* Request *
List every line of the entries below that contains the word "chart".

Start of Information

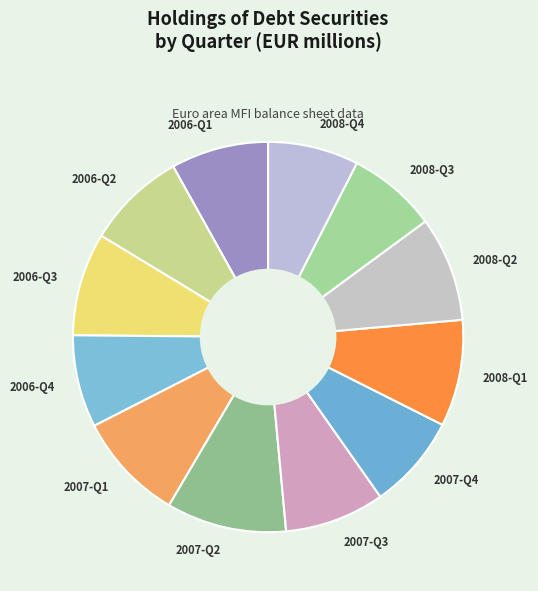

Which slice is the largest?

2007-Q2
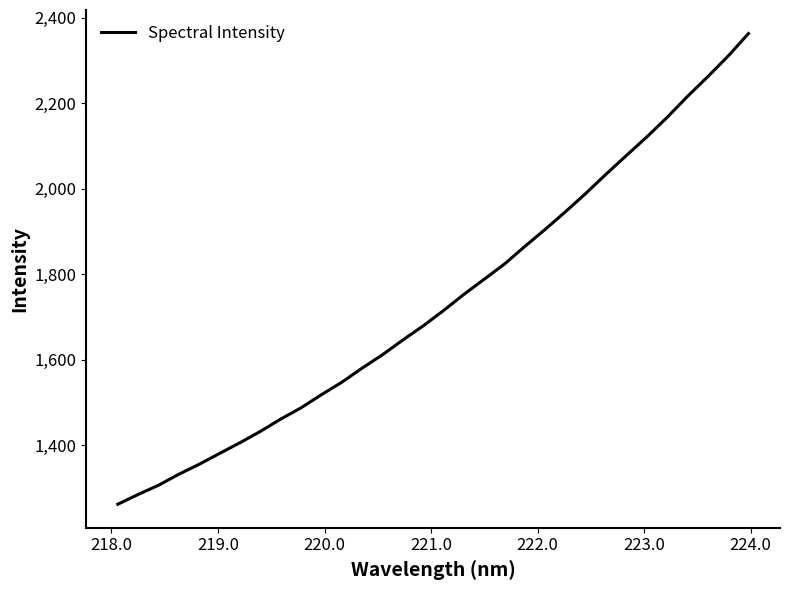

Reading left to right, transcribe all the data shown in this chart.

1261.9	1284.8	1306.4	1332.1	1355.5	1380.8	1405.8	1432.2	1461.0	1487.4	1518.0	1547.2	1580.3	1611.5	1646.0	1679.0	1714.8	1752.7	1788.1	1823.8	1865.0	1904.8	1946.2	1989.1	2034.2	2077.8	2121.1	2166.8	2215.8	2262.0	2310.2	2362.8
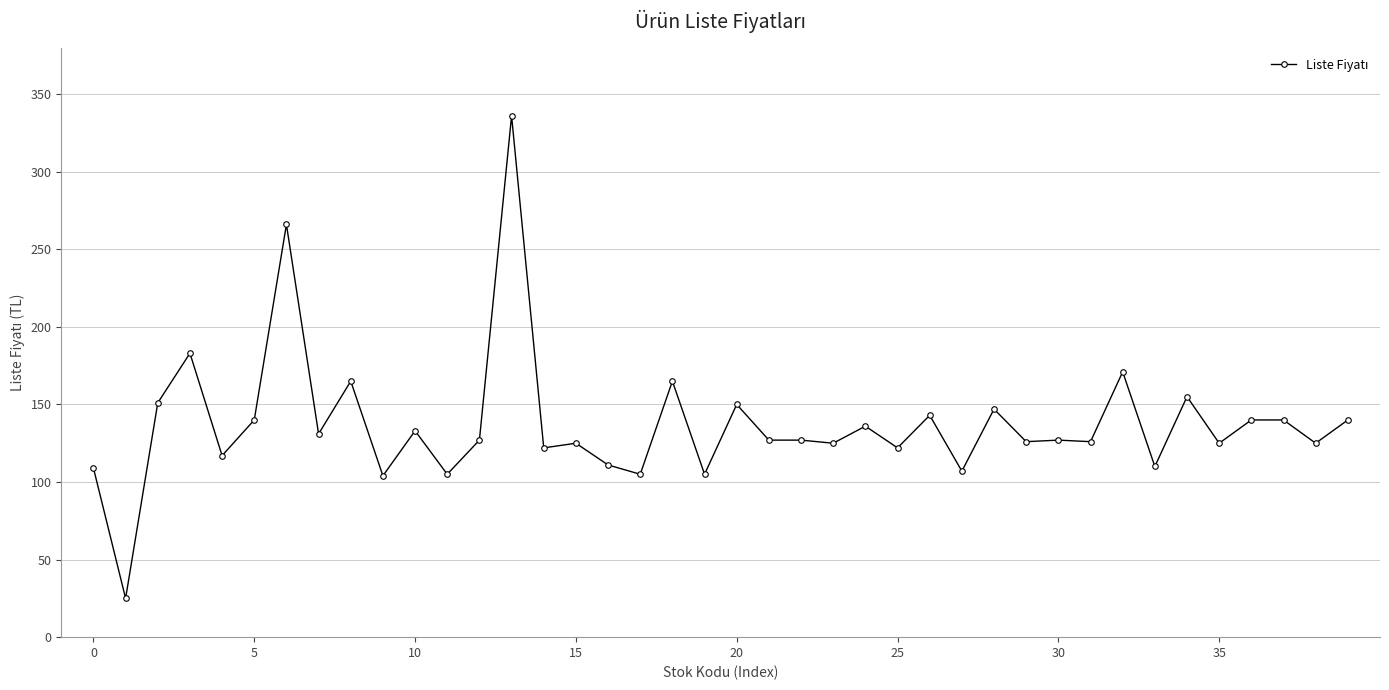

What is the maximum value shown in the chart?

336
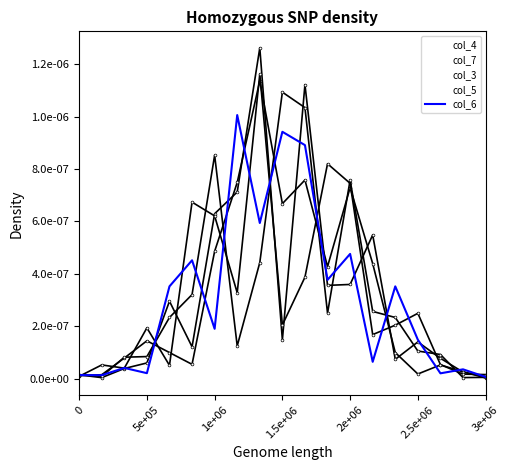

Which category has the lowest value across all series?

3e+06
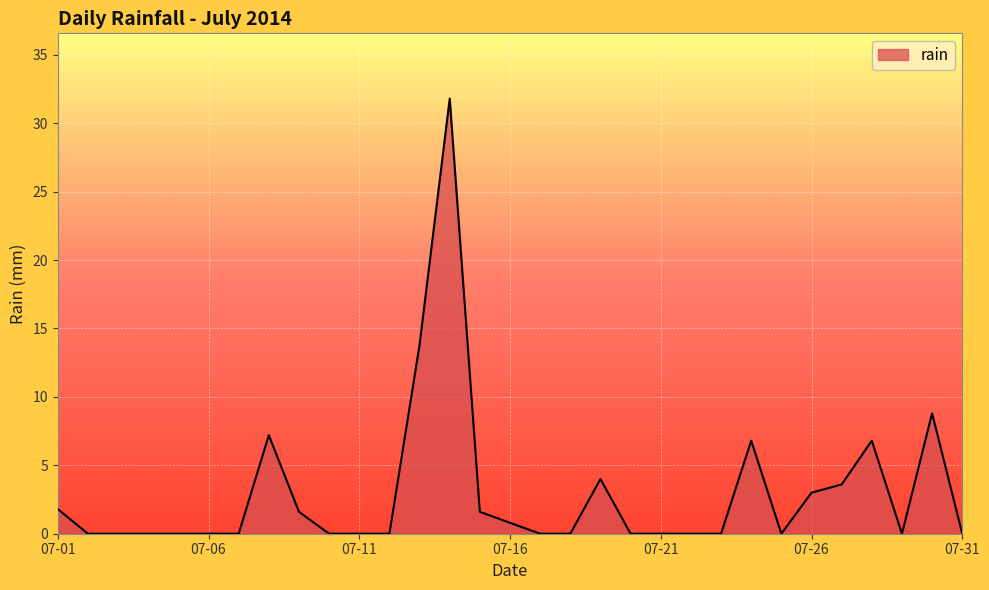

How many lines are shown in the chart?

1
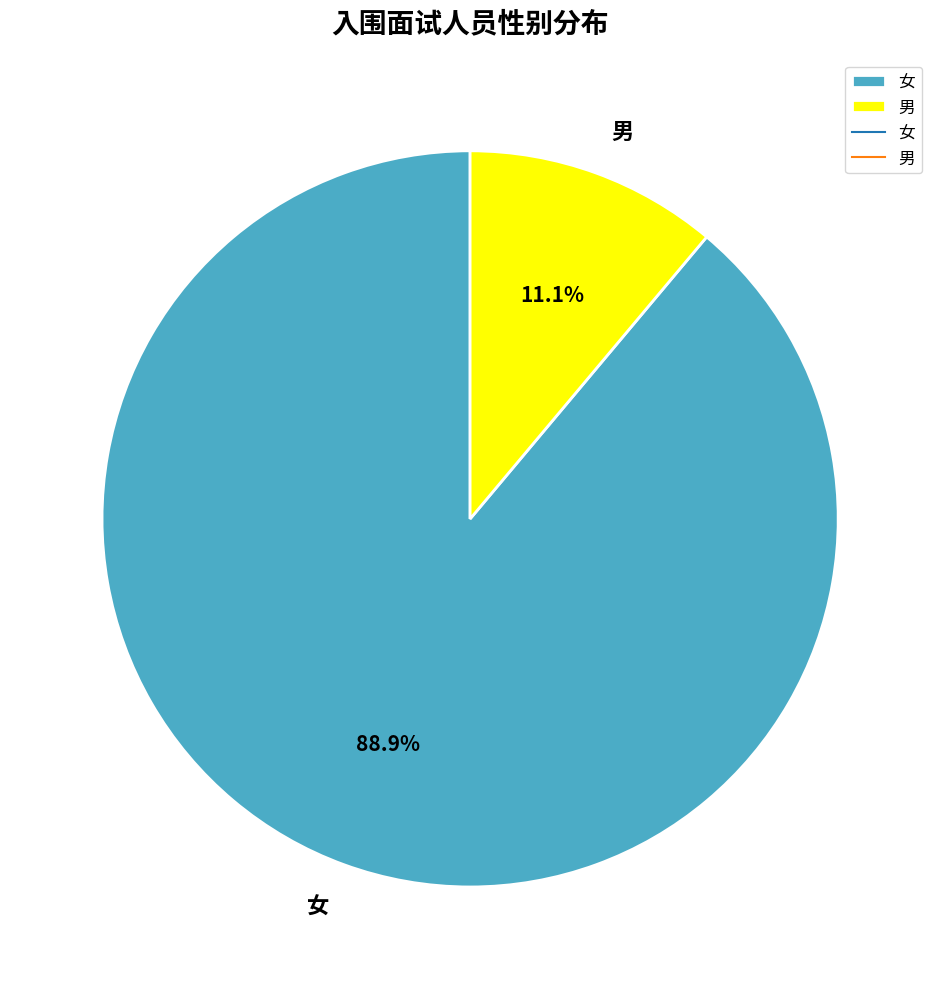

Is it true that 女 is 89% of the pie?

True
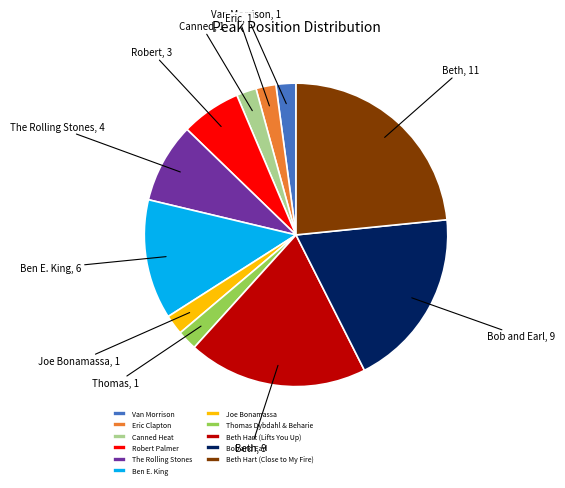

Does any single category account for the majority?

No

End of Information

* Expected answer *
Reading left to right, transcribe all the data shown in this chart.
What is the maximum value shown in the chart?
How many lines are shown in the chart?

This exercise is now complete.